Raven Crowking said:
although this isn't the first inaccuracy that the designers have come up with related to earlier editions (including 3e).

And agree. To add to the nit-picking: What is most embarasing is when someone from WotC confuses OD&D and AD&D (and B/E D&D)...its not that subtle, obscure, or confusing. They really should get it right.

To add to the trivia-fest:

The demi-human deities where not originally part of the Oerth/Greyhawk pantheon(s). They where done by those other then Gygax in Deities and Demigods, and then expanded in Dragon by others (Roger Moore?), but always presented as "generic" alternatives to the human centric Norse, Greek, and other pantheons from Deities and Demigods. Of course, Col. Pladoh confused the issue by reprinting the expanded pantheons in Unearthed Arcana.
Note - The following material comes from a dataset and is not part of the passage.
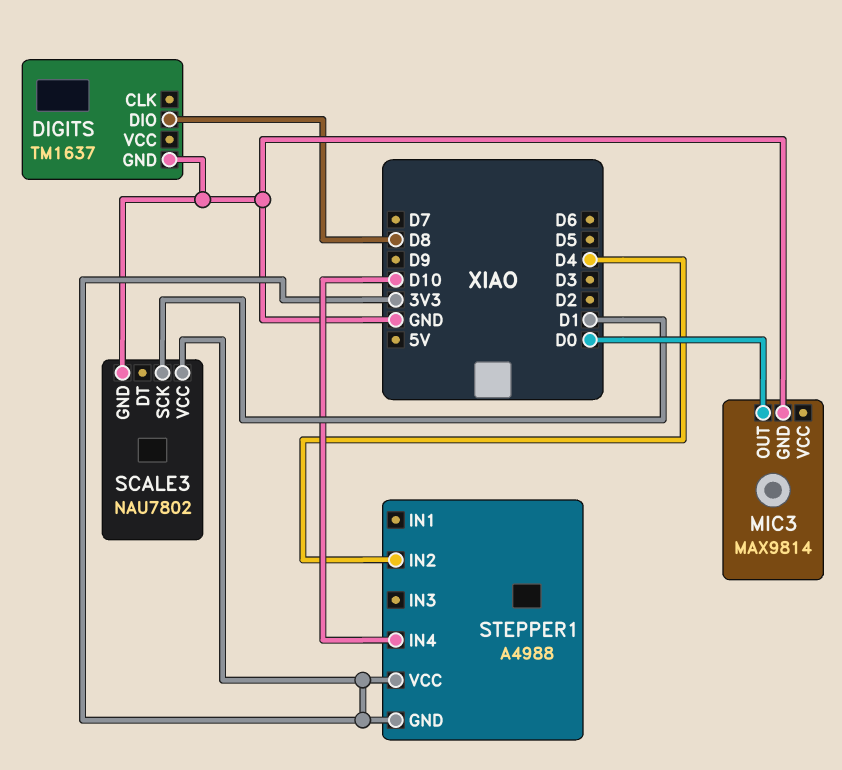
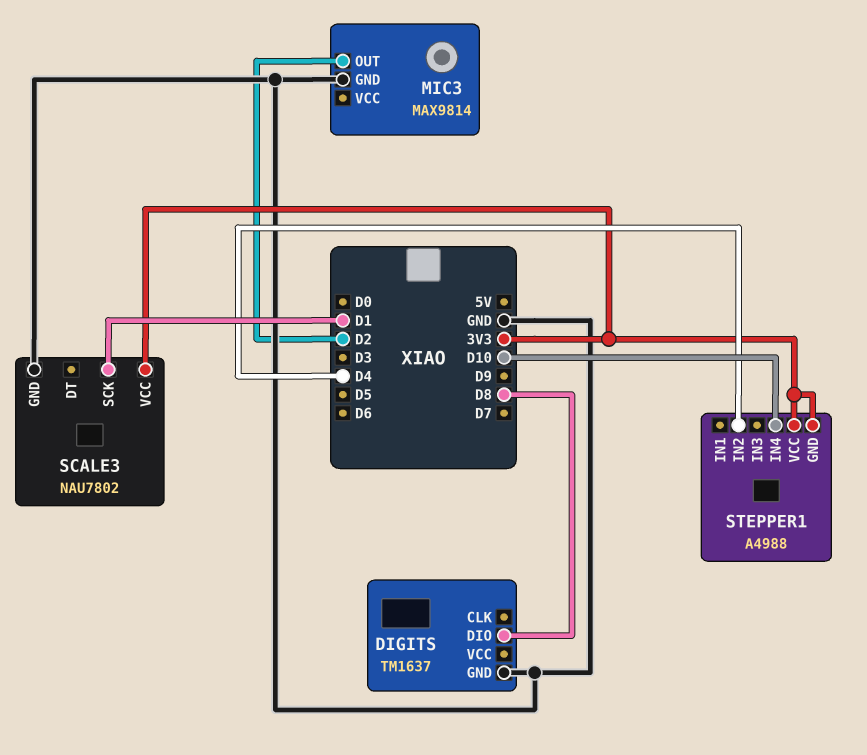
MIC3 pin OUT: D0 -> D2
But they where not part of the World of Greyhawk boxed set (any cross reference?), and he has noted on these boards that he did not use them, and that they where not needed for Greyhawk. Though he of course has no problem with people using them.
 

WizarDru said:
heck, if anything I can't help but notice that every picture gives Gruumsh a different weapon to use, which would probably bother me more, if such things actually bothered me.

But if you restrict the discussion solely to 1E, then the accounts are consistent on all those points -- Gruumsh had one middle eye; it wasn't shot out by Corellon; Gruumsh used a spear. No one can show any 1E quote to the contrary.

The only funny inconsistency is the Moore article saying Correllon missed the one eye, when DDG says Corellon never missed anything. There's the mythology.